Hello
I am planning a course to be taught at Oxford uni. The topic is
User generated content and web 2.0: Opportunities and threats, A strategic viewpoint for decision makers
The target audience is corporate/decision makers. The proposed outline is as below. What do you think of this outline? Should I be adding something more? Many thanks for your feedback.
According to Nielsen/Netratings (Aug 200) , user-generated content sites, platforms for photo sharing, video sharing and blogging, comprised five out of the top 10 fastest growing Web brands in July 2006.

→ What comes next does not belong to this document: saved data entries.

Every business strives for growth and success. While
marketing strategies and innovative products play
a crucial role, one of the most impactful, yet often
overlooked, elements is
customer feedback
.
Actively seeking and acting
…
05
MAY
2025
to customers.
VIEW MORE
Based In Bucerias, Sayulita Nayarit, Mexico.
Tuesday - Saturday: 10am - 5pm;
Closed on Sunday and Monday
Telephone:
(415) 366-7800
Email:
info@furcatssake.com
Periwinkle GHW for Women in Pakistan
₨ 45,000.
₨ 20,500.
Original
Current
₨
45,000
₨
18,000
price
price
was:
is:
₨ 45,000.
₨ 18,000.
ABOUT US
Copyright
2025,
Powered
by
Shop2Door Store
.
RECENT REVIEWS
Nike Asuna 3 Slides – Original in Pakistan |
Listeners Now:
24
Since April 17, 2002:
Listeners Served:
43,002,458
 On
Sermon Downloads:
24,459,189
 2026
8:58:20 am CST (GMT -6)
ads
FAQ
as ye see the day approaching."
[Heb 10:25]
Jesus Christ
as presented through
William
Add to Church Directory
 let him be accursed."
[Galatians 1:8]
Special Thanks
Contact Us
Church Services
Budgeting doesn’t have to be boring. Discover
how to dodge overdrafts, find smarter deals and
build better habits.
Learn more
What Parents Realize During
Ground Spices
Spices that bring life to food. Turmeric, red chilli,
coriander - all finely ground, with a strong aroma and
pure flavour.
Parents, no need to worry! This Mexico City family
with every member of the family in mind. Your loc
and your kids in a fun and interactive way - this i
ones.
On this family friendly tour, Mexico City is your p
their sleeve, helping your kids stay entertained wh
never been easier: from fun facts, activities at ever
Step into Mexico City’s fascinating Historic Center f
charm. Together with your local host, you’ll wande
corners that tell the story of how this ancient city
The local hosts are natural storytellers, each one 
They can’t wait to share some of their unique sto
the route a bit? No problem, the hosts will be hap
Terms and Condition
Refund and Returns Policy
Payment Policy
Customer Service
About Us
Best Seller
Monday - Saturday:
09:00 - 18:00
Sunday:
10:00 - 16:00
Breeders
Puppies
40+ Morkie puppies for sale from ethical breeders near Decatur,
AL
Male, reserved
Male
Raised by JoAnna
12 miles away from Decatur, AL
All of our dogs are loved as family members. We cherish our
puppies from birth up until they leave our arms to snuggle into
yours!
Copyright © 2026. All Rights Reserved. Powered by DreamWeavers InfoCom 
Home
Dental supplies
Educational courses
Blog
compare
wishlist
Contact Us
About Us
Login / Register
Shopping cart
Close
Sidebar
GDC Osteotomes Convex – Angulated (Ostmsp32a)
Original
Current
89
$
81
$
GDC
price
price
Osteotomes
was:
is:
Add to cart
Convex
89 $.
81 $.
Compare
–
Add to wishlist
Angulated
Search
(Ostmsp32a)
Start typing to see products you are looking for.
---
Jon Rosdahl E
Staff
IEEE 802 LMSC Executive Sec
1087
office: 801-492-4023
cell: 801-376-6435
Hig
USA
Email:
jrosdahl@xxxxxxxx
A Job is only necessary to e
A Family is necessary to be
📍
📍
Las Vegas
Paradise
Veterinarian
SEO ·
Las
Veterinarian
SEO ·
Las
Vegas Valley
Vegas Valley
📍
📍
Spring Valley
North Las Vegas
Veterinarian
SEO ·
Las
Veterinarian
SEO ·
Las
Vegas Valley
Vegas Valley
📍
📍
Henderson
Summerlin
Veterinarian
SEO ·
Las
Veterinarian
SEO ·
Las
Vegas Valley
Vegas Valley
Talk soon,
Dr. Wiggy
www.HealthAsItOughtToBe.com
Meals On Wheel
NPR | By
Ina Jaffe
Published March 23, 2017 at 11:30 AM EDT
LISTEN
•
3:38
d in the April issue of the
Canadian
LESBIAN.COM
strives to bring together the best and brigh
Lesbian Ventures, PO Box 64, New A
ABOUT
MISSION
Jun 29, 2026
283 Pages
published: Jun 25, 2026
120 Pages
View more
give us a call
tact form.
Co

With the rise of MySpace ,YouTube and other Web 2.0 sites, traditional value chains are facing disruption. This disruption causes both threats and opportunities.
The course outline is:
Understanding the new world of Content covering movies, music, news, blogging and podcasting
Operational issues: Threats, opportunities, legal, social issues, trust, copyright etc
Business models, revenue streams
Social factors, community building and user interaction
Web 2.0 and Mobile web 2.0
Market evolution and scenarios
The empire strikes back: How existing content providers are using their content in conjunction with new user generated content
Case studies of successful transition to user generated content by established media companies
Strategies of key players
The impact of convergence
The threat from external players due to convergence
Future trends
Any thing else?






I think this is an excellent outline and would look forward to your expansion of each topic. MP
I’m not sure, it could be that these fall into the categories that you already cover, but my two additioons would be (a)examples (case studies might be too much) of where companies have got it wrong, and landed with egg on their face with user generated content, and (b) what’s holding people back. Yes, everything is taking off in the mobile area with more money going into it, just look at admobs $250m, and I’m sure I heard Kelly Goto mention 1bn for the US market in her s60 podcast. But then you have polls saying that people aren’t doing ‘mobile data’ because of cost concerns. So you’d need to look at these ‘barriers’, and how they can be overcome (and how difficult of a barrier are they. I can’t think of an ‘egg on face’ example at the mo, but you probably know of one. Anyways, there you go.